Spanish scientists have proposed a method by which you can protect yourself from harmful radiation bombarding the surface of Mars. It is suggested that areas near the entrances to naturally occurring Martian caves would be suitable for this. An article about this was published in the Icarus magazine.
Since Mars, unlike Earth, does not have a powerful magnetic field or a dense atmosphere, its surface is constantly exposed to ultraviolet radiation that is dangerous for all living things, as well as bombardment with charged particles. Any living creature that finds itself on the Martian surface receives radiation doses that are 900 times higher than what it may encounter on Earth.
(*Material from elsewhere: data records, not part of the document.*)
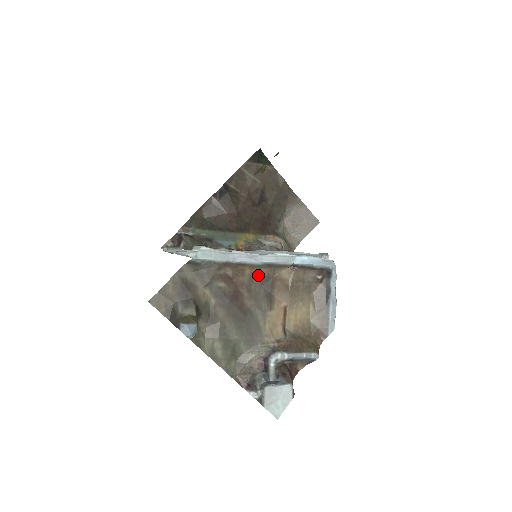
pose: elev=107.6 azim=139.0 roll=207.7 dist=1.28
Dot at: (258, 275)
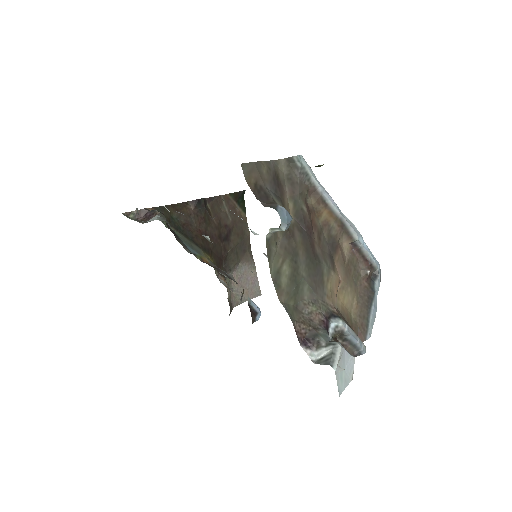
Dot at: (330, 228)
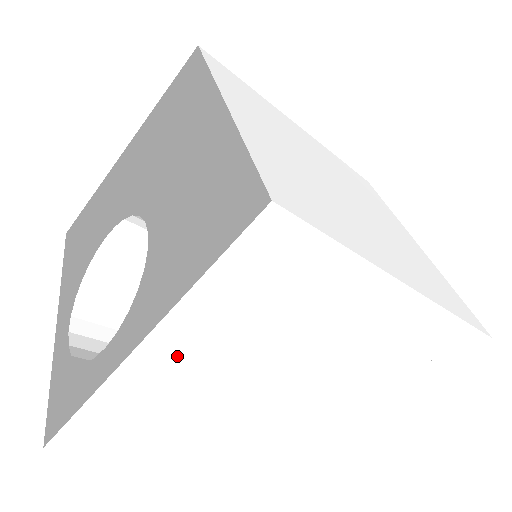
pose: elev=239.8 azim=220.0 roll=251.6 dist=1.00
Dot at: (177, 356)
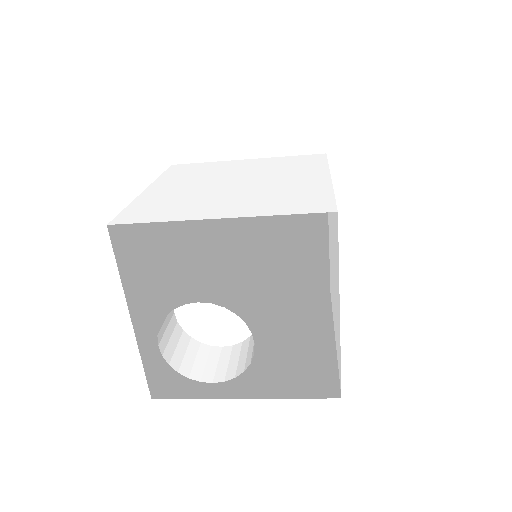
Dot at: (247, 383)
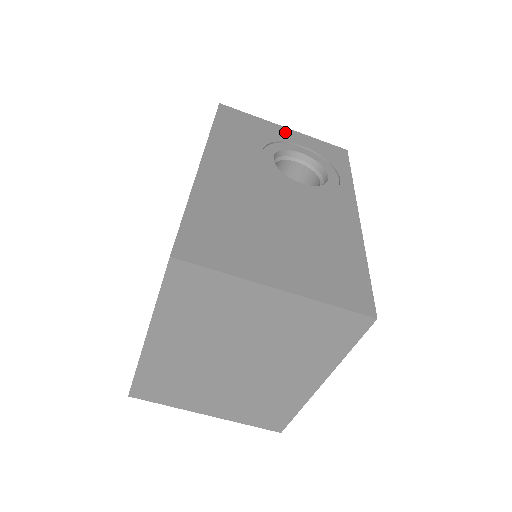
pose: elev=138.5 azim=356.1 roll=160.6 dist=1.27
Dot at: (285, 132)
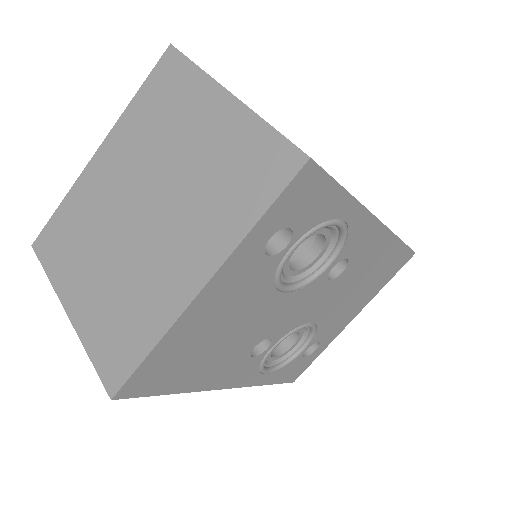
Dot at: occluded
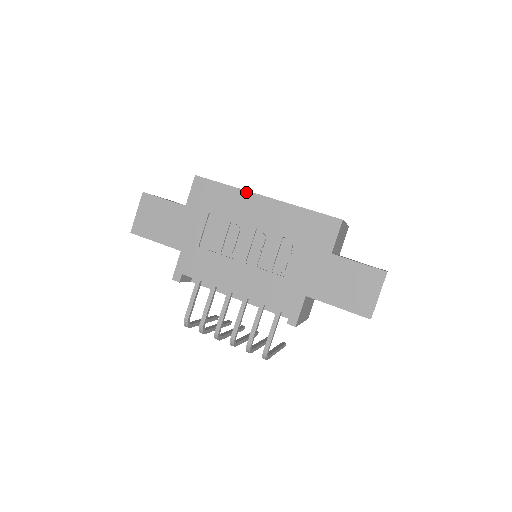
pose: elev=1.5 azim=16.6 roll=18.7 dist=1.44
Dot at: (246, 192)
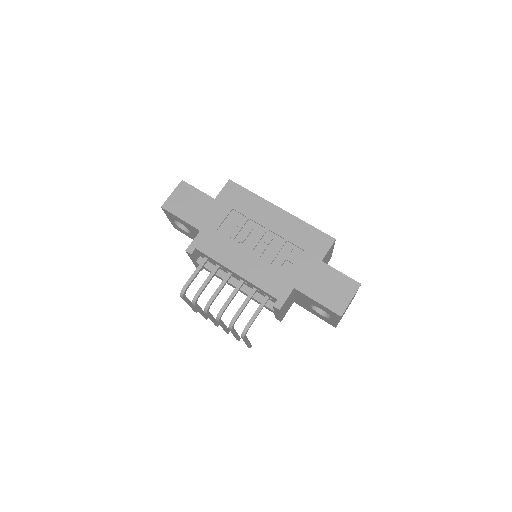
Dot at: (267, 201)
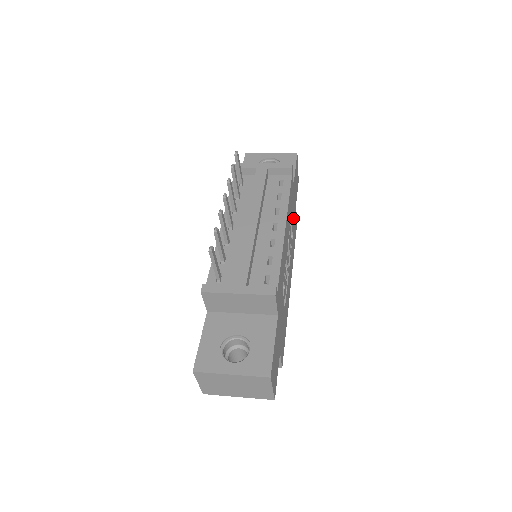
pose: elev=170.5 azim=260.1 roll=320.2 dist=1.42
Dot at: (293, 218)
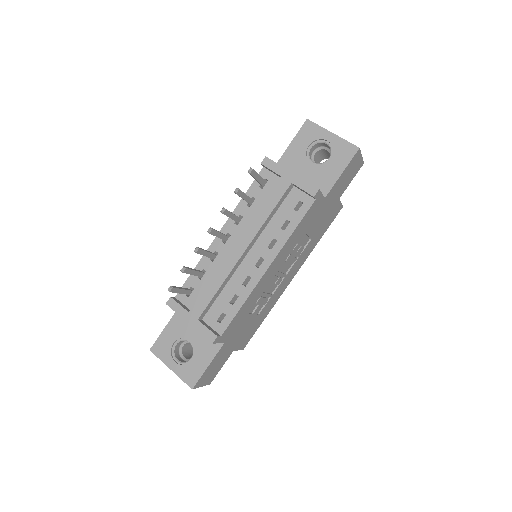
Dot at: (318, 223)
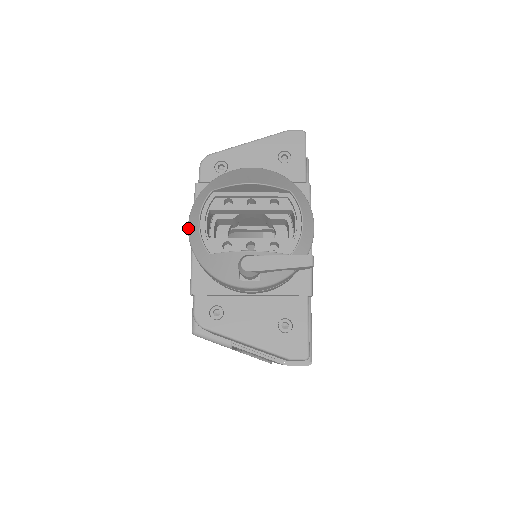
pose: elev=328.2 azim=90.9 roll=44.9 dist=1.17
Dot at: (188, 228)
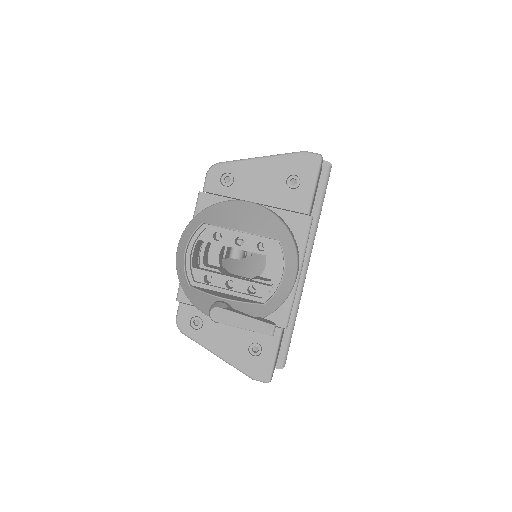
Dot at: occluded
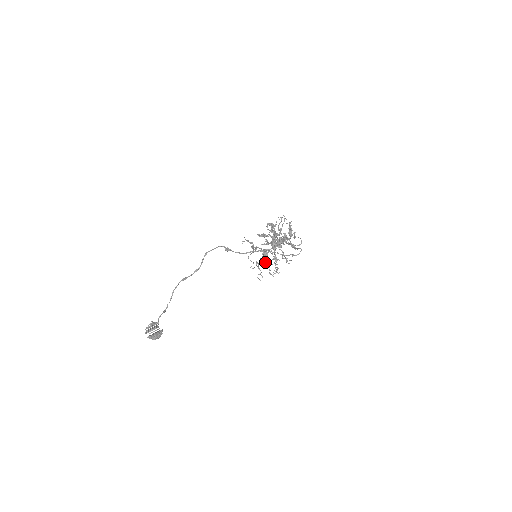
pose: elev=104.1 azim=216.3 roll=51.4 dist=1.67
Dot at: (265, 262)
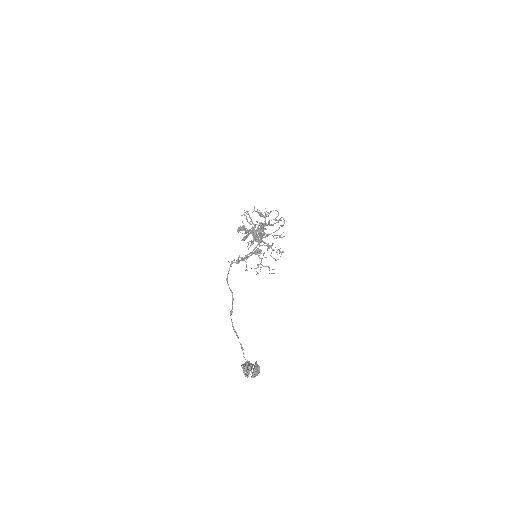
Dot at: occluded
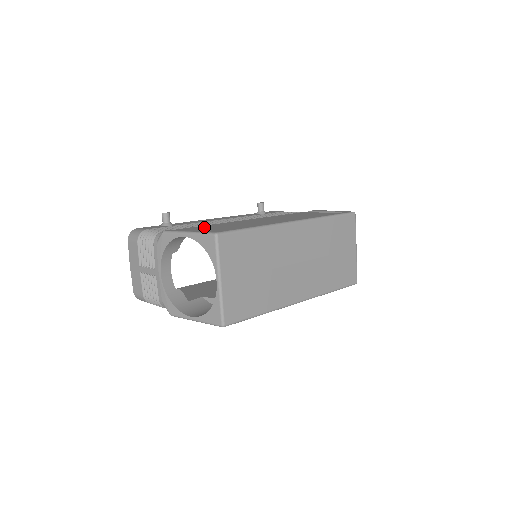
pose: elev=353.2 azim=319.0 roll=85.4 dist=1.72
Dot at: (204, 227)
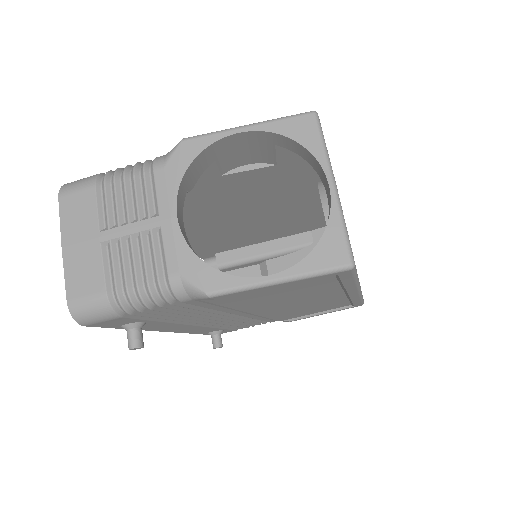
Dot at: occluded
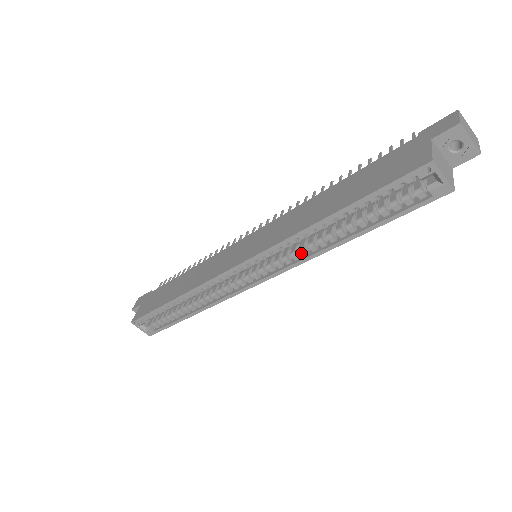
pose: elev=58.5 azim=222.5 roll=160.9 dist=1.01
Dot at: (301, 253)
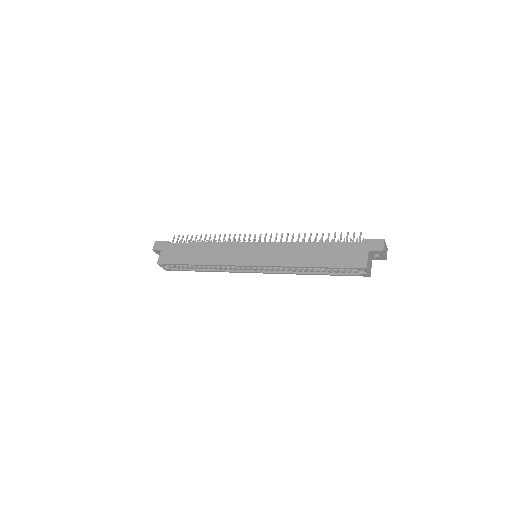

At the same time, photographs of the Martian surface taken by orbiters often show something similar to the entrances to caves, and the insides of such caves can be protected from harmful radiation. Daniel Viudez-Moreiras of Spain's National Institute of Aerospace Technology analyzed how much ultraviolet radiation gets into different types of caves at different locations on Mars. He found that in many cases, the level of ultraviolet radiation inside the caves is only 2% of the surface. It is not known exactly how ionizing radiation, which is potentially even more dangerous than ultraviolet radiation, will be blocked, but its level should also decrease under the canopies of the caves. “Ionizing radiation does not behave exactly like UV radiation,” says Vioudes-Moreiras. "However, it is also expected to weaken strongly in the depressions and under the arches of the caves."
This leads to two conclusions at once: the caves can serve as a safe haven for future astronauts exploring Mars, and, in addition, they may be one of the best places to look for signs of life on this planet. According to Vioudes-Moreiras, no lander or rover has ever visited a Martian cavern, and it would be worth correcting this omission in the future.